En este caso, el control de la sociedad sobre los impactos diferenciales y negativos de la corrupción según géneros, debe ser el horizonte de incidencia para las agendas tanto del activismo anticorrupción como del activismo de géneros, diversidad e inclusión. Y para eso, no sólo se necesita acción colectiva sino también evidencias empíricas, consolidación de perspectivas compartidas y hojas de rutas para la construcción de políticas públicas nacionales y regionales que reduzcan los impactos negativos del cruce entre corrupción y géneros.

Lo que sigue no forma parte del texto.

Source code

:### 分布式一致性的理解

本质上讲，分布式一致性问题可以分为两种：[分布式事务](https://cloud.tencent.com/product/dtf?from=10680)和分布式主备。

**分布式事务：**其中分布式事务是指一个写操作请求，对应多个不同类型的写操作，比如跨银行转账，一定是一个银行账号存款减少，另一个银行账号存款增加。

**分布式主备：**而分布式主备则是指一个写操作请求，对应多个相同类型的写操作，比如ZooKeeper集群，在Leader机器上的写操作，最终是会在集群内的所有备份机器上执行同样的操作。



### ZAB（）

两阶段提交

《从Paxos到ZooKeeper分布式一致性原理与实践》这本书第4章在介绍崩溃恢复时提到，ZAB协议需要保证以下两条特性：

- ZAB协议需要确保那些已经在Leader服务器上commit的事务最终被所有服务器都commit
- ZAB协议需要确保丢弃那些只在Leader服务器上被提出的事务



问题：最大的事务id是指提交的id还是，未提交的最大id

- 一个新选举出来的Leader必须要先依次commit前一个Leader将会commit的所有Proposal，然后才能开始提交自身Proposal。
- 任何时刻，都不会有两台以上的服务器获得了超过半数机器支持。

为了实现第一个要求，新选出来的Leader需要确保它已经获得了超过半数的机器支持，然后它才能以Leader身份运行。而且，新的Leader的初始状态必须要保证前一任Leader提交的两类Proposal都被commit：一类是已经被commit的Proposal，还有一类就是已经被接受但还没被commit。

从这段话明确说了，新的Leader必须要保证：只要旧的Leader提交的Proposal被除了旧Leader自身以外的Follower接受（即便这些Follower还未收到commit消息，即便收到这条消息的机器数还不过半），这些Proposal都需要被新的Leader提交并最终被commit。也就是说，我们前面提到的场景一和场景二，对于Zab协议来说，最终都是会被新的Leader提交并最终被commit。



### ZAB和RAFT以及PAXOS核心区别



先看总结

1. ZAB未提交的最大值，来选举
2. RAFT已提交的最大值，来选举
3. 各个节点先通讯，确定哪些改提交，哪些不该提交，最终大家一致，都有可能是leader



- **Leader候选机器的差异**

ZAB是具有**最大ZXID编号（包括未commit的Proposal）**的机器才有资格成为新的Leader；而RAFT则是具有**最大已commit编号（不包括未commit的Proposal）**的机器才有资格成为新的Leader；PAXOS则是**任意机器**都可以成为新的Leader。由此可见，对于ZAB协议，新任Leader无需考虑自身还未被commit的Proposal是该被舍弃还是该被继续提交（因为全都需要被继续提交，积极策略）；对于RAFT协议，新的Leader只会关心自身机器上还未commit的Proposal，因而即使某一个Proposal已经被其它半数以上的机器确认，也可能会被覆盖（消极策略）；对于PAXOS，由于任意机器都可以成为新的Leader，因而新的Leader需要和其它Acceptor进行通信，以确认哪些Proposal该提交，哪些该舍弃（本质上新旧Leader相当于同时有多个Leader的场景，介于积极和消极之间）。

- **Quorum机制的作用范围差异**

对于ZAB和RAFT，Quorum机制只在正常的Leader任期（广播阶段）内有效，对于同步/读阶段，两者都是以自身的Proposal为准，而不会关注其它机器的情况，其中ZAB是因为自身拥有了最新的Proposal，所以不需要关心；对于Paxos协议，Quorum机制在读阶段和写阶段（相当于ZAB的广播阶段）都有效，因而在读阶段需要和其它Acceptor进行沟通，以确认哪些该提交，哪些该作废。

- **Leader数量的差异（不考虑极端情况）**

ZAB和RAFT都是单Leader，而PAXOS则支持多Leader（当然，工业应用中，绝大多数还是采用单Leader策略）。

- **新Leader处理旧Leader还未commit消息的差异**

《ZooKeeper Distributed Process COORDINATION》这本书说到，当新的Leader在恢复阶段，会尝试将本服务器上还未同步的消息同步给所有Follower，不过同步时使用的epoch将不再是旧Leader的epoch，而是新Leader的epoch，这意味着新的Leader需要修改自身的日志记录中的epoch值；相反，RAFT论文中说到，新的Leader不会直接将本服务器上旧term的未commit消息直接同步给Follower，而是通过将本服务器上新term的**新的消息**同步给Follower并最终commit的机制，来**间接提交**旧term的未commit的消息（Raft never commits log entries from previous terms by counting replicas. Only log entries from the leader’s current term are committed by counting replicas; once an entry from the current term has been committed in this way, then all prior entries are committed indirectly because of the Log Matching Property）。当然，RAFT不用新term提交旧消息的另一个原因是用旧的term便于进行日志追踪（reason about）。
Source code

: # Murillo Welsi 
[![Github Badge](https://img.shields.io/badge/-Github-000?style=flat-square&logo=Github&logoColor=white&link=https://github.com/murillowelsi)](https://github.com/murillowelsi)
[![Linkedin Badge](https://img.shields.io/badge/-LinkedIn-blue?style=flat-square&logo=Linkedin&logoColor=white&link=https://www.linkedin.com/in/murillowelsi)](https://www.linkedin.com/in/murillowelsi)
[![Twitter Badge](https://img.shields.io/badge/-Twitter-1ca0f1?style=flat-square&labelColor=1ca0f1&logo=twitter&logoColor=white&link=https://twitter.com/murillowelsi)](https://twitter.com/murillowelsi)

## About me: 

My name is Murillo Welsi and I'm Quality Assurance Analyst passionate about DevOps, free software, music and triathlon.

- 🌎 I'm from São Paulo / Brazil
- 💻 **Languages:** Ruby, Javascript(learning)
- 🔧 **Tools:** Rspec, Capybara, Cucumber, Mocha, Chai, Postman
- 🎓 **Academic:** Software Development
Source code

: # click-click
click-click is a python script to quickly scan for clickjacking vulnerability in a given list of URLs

Construir esa ruta crítica demanda mapear y evaluar, en primer lugar, los compromisos asumidos por los Estados de nuestra región en estos dos campos, tanto a nivel nacional como regional. Asimismo, requiere de evidencia empírica sobre los avances y deudas de esos compromisos, desde la mirada de la sociedad civil latinoamericana. Y finalmente, exige hacer visibles los efectos e impactos específicos de la corrupción entre quienes son más vulnerables. Si estas pandemias dependen de la opacidad, nuestra meta debe ser hacerlas tan visibles que no puedan ser más negadas.
Los gobiernos latinoamericanos en la Cumbre de las Américas 2018 se comprometieron explícitamente a “Promover la equidad e igualdad de género y el empoderamiento de las mujeres como objetivo transversal de nuestras políticas anticorrupción, mediante un grupo de trabajo sobre liderazgo y empoderamiento de las mujeres que activamente promueva la colaboración entre instituciones interamericanas y la sinergia con otras agencias internacionales”. Si bien es un enorme avance contar con un compromiso específico sobre corrupción y géneros, es preciso advertir que se enfrenta un enorme desafío: su formulación es excesivamente amplia, lo que lo vuelve poco exigible y no cuenta con la apertura e indicadores específicos que sí aparecen en otros compromisos. A esto se suma que los avances, desde 2018 son escasos a pesar de su postulación. No obstante, este compromiso es a la vez una meta y una línea de base para que la sociedad civil latinoamericana pase a la acción, ejerciendo su derecho al seguimiento de los asuntos públicos, monitoreando normativas, capacidades técnicas, humanas y presupuestarias disponibles para la implementación de las políticas públicas anticorrupción, de géneros y su entrecruzamiento.
La sociedad civil y sus liderazgos tienen una posición privilegiada para promover y exigir políticas públicas anticorrupción comprometidas con la igualdad y la equidad de géneros, diversidad e inclusión, desde perspectiva de derechos. Para el diverso y rico abanico de fuerzas sociales y organizaciones de la sociedad civil de nuestra región, el horizonte es claro: es nuestro derecho como habitantes de América Latina, tener Estados íntegros, inclusivos y comprometidos en erradicar toda brecha de géneros y diversidad.
Los remedios para estas pandemias ocultas nos pertenecen: son la demanda de transparencia y rendición de cuentas, la participación ciudadana y el derecho al control cívico de la gestión pública. Esto nos empodera para pensar y exigir que América Latina se comprometa con la lucha anticorrupción y la igualdad y equidad de géneros y diversidad. Nuestra región será así, o no será.